A decision from state lawmakers to eliminate funding for the drivers education program is leaving many school districts scrambling for ways to fill the void. Clinton City Schools is one of them.
During a Monday evening work session for the Board of Education, Clyde Locklear, director of finance, presented a bid from North Carolina Driving School to handle the job of teaching student drivers. As of July 1, the General Assembly made a decision to shut down funding for drivers education, leaving funding for the program up to local school systems or parents or both.
“We talked this year about our drivers education program and the loss of funding,” Locklear told the board. “We did explore other options for providing the services and the associated cost.”
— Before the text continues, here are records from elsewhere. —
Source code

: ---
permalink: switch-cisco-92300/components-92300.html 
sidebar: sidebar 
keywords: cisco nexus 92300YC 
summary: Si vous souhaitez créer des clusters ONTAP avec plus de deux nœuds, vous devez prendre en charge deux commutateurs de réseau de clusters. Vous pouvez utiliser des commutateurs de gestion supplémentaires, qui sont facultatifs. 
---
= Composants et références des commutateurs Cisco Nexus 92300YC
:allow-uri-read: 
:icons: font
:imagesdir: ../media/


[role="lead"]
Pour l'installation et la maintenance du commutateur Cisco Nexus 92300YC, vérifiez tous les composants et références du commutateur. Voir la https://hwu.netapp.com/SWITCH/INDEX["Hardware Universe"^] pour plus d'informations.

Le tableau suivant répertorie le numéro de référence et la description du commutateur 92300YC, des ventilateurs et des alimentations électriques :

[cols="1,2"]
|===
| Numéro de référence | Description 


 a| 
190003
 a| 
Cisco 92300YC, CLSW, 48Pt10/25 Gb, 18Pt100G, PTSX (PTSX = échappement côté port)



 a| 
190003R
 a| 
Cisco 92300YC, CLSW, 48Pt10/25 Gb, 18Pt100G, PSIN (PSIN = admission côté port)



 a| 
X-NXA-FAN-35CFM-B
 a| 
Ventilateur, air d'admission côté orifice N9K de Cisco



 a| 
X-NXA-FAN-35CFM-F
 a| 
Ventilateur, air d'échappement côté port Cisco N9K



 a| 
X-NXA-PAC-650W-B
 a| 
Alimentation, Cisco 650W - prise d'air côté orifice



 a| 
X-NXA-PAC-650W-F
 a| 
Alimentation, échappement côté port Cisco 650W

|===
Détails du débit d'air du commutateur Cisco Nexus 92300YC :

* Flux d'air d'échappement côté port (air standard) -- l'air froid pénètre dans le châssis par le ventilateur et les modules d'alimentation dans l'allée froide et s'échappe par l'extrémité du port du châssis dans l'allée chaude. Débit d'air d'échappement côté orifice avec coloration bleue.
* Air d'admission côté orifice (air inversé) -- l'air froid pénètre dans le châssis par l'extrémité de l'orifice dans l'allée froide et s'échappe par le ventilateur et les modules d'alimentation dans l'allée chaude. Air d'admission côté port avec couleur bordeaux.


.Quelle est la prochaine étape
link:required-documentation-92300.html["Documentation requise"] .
Locklear said the service consists of two components — classroom instruction and driving lessons and will provide vehicles, but not classroom space. The driving school will receive payment for the number of students in the program. He noted that the contract is for $200 per student and the program serves between 175 and 200 students each year. Currently the district is allowed to charge students up to $65 for drivers education.
“We would propose to continue to do that and we’ll pick up the cost or the difference, assuming nothing changes between now and July 1,” Locklear emphasized.
Currently, the cost for each student is between $350 and $360 per student. About $200 of that was coming from the state.
The vendor currently works with more than 30 school districts and serves 20,000 per year. Locklear said they’ve been in business since the early 1990s.
“They do have the background to provide the service to our students going forward,” he said.
Along with other districts,Clinton City Schools is unsure if they’re receiving any help from the state for the program.
“Based on that, it’ll be our responsibility to fully fund the program out of our local resources,” he said. “This contract gives us the option of doing that …”
The district has an option to renew the contract annually and,if approved, it will go into effect July 1.
“It’s basically a 12-month commitment at this time, but the contract does give either party the option of cancelling,” he said. “If they are not servicing us well, we would have the option of cancelling and if they’re not meeting the terms of the contract and moving to another direction.”
The Board of Education is scheduled to make a decision on the contract during its next meeting, scheduled for 6 p.m. Monday, May 4, at the Sampson Middle School Media Center.